High iNOS mRNA and protein localization during late pregnancy suggest a role for nitric oxide in mouse pubic symphysis relaxation.

Remodeling and relaxation of the mouse pubic symphysis (PS) are central events in parturition. The mouse PS remodels in a hormone-controlled process that involves the modification of the fibrocartilage into an interpubic ligament (IpL), followed by its relaxation prior to parturition. It is recognized that nitric oxide synthase (NOS) and consequently nitric oxide (NO) generation play important roles in extracellular matrix modification, and may promote cytoskeleton changes that contribute to the remodeling of connective tissue, which precedes the onset of labor. To our knowledge, no studies thus far have investigated inducible nitric oxide synthase (iNOS) expression, protein localization, and NO generation in the mouse PS during pregnancy. In this work, we used a combination of the immunolocalization of iNOS, its relative mRNA expression, and NO production to examine the possible involvement of iNOS in remodeling and relaxation of the mouse IpL during late pregnancy. The presence of iNOS was observed in chondrocytes and fibroblast-like cells in the interpubic tissues. In addition, iNOS mRNA and NO production were higher during preterm labor on Day 19 of pregnancy (D19) than NO production on D18 or in virgin groups. The significant increase in iNOS mRNA expression and NO generation from the partially relaxed IpL at D18 to the completely relaxed IpL at D19 may indicate that NO plays an important role in late pregnancy during relaxation of the mouse IpL.

Recovery of the pubic symphysis on primiparous young and multiparous senescent mice at postpartum.

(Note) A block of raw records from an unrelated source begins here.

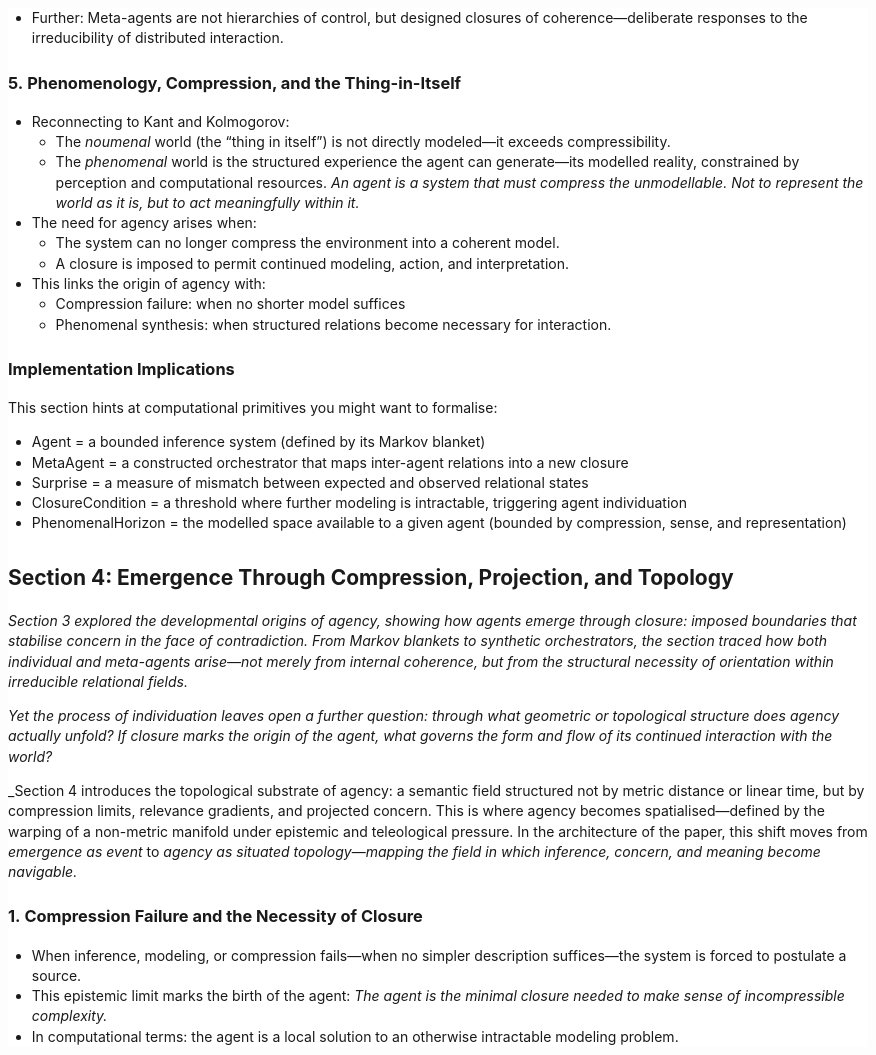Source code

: - Further: Meta-agents are not hierarchies of control, but designed closures of coherence—deliberate responses to the irreducibility of distributed interaction.
### 5. Phenomenology, Compression, and the Thing-in-Itself
- Reconnecting to Kant and Kolmogorov:
    - The _noumenal_ world (the “thing in itself”) is not directly modeled—it exceeds compressibility.
    - The _phenomenal_ world is the structured experience the agent can generate—its modelled reality, constrained by perception and computational resources.
		_An agent is a system that must compress the unmodellable. Not to represent the world as it is, but to act meaningfully within it._
- The need for agency arises when:
	- The system can no longer compress the environment into a coherent model.
	- A closure is imposed to permit continued modeling, action, and interpretation.
- This links the origin of agency with:
	- Compression failure: when no shorter model suffices
	- Phenomenal synthesis: when structured relations become necessary for interaction.
### Implementation Implications 
This section hints at computational primitives you might want to formalise:
- Agent = a bounded inference system (defined by its Markov blanket)
- MetaAgent = a constructed orchestrator that maps inter-agent relations into a new closure
- Surprise = a measure of mismatch between expected and observed relational states
- ClosureCondition = a threshold where further modeling is intractable, triggering agent individuation
- PhenomenalHorizon = the modelled space available to a given agent (bounded by compression, sense, and representation)
## Section 4: Emergence Through Compression, Projection, and Topology

_Section 3 explored the developmental origins of agency, showing how agents emerge through closure: imposed boundaries that stabilise concern in the face of contradiction. From Markov blankets to synthetic orchestrators, the section traced how both individual and meta-agents arise—not merely from internal coherence, but from the structural necessity of orientation within irreducible relational fields._

_Yet the process of individuation leaves open a further question: through what geometric or topological structure does agency actually unfold? If closure marks the origin of the agent, what governs the form and flow of its continued interaction with the world?_

_Section 4 introduces the topological substrate of agency: a semantic field structured not by metric distance or linear time, but by compression limits, relevance gradients, and projected concern. This is where agency becomes spatialised—defined by the warping of a non-metric manifold under epistemic and teleological pressure. In the architecture of the paper, this shift moves from _emergence as event_ to _agency as situated topology_—_mapping the field in which inference, concern, and meaning become navigable._

### 1. Compression Failure and the Necessity of Closure
- When inference, modeling, or compression fails—when no simpler description suffices—the system is forced to postulate a source.
- This epistemic limit marks the birth of the agent:
     _The agent is the minimal closure needed to make sense of incompressible complexity._
- In computational terms: the agent is a local solution to an otherwise intractable modeling problem.
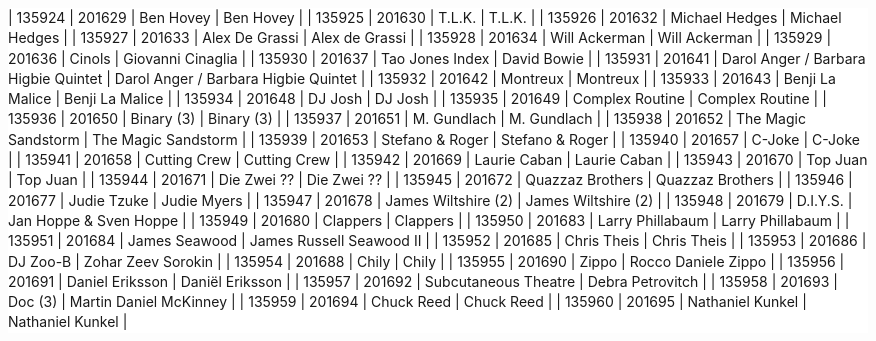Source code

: | 135924 | 201629 | Ben Hovey | Ben Hovey |
| 135925 | 201630 | T.L.K. | T.L.K. |
| 135926 | 201632 | Michael Hedges | Michael Hedges |
| 135927 | 201633 | Alex De Grassi | Alex de Grassi |
| 135928 | 201634 | Will Ackerman | Will Ackerman |
| 135929 | 201636 | Cinols | Giovanni Cinaglia |
| 135930 | 201637 | Tao Jones Index | David Bowie |
| 135931 | 201641 | Darol Anger / Barbara Higbie Quintet | Darol Anger / Barbara Higbie Quintet |
| 135932 | 201642 | Montreux | Montreux |
| 135933 | 201643 | Benji La Malice | Benji La Malice |
| 135934 | 201648 | DJ Josh | DJ Josh |
| 135935 | 201649 | Complex Routine | Complex Routine |
| 135936 | 201650 | Binary (3) | Binary (3) |
| 135937 | 201651 | M. Gundlach | M. Gundlach |
| 135938 | 201652 | The Magic Sandstorm | The Magic Sandstorm |
| 135939 | 201653 | Stefano & Roger | Stefano & Roger |
| 135940 | 201657 | C-Joke | C-Joke |
| 135941 | 201658 | Cutting Crew | Cutting Crew |
| 135942 | 201669 | Laurie Caban | Laurie Caban |
| 135943 | 201670 | Top Juan | Top Juan |
| 135944 | 201671 | Die Zwei ?? | Die Zwei ?? |
| 135945 | 201672 | Quazzaz Brothers | Quazzaz Brothers |
| 135946 | 201677 | Judie Tzuke | Judie Myers |
| 135947 | 201678 | James Wiltshire (2) | James Wiltshire (2) |
| 135948 | 201679 | D.I.Y.S. | Jan Hoppe & Sven Hoppe |
| 135949 | 201680 | Clappers | Clappers |
| 135950 | 201683 | Larry Phillabaum | Larry Phillabaum |
| 135951 | 201684 | James Seawood | James Russell Seawood II |
| 135952 | 201685 | Chris Theis | Chris Theis |
| 135953 | 201686 | DJ Zoo-B | Zohar Zeev Sorokin |
| 135954 | 201688 | Chily | Chily |
| 135955 | 201690 | Zippo | Rocco Daniele Zippo |
| 135956 | 201691 | Daniel Eriksson | Daniël Eriksson |
| 135957 | 201692 | Subcutaneous Theatre | Debra Petrovitch |
| 135958 | 201693 | Doc (3) | Martin Daniel McKinney |
| 135959 | 201694 | Chuck Reed | Chuck Reed |
| 135960 | 201695 | Nathaniel Kunkel | Nathaniel Kunkel |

It has been observed that parturition has a significant effect on female skeletal architecture and that age alters musculoskeletal tissues and their functions. We therefore hypothesized that multiparity affects the recovery of the pubic symphysis in senescent mice at postpartum and the morphology of the interpubic tissues. The pubic symphysis of primiparous young, virgin senescent (VS) and multiparous senescent (MS) Swiss mice was examined by light microscopy, transmission electron microscopy, morphometric analysis and immunohistochemistry. The mouse pubic symphysis was remodeled during the first pregnancy: the cellular phenotype and morphology changed to ensure a structurally safe birth canal, followed by recovery of the interpubic articulation after birth. The morphology of the pubic symphysis in the VS group was maintained in a state similar to that observed in virgin young mice. In contrast, MS mice exhibited an interpubic ligament characterized by extended fibrocyte-like cells, an opened interpubic articulation gap, compacted and thin collagen fibrils and scarce galectin-3-positive cells. Thus, we found that the cellular and extracellular characteristics of the pubic symphysis were altered by multiparity in senescent mice. These particular tissue characteristics of the MS group might be associated with an impaired recovery process at postpartum. Thus, a better understanding of the alterations that occur in the birth canal, including the pubic symphysis, due to multiparity in reproductively aged mice may contribute to our comprehension of the biological mechanisms that modify the skeleton and pelvic ligaments and even play a role in the murine model of pelvic organ prolapse.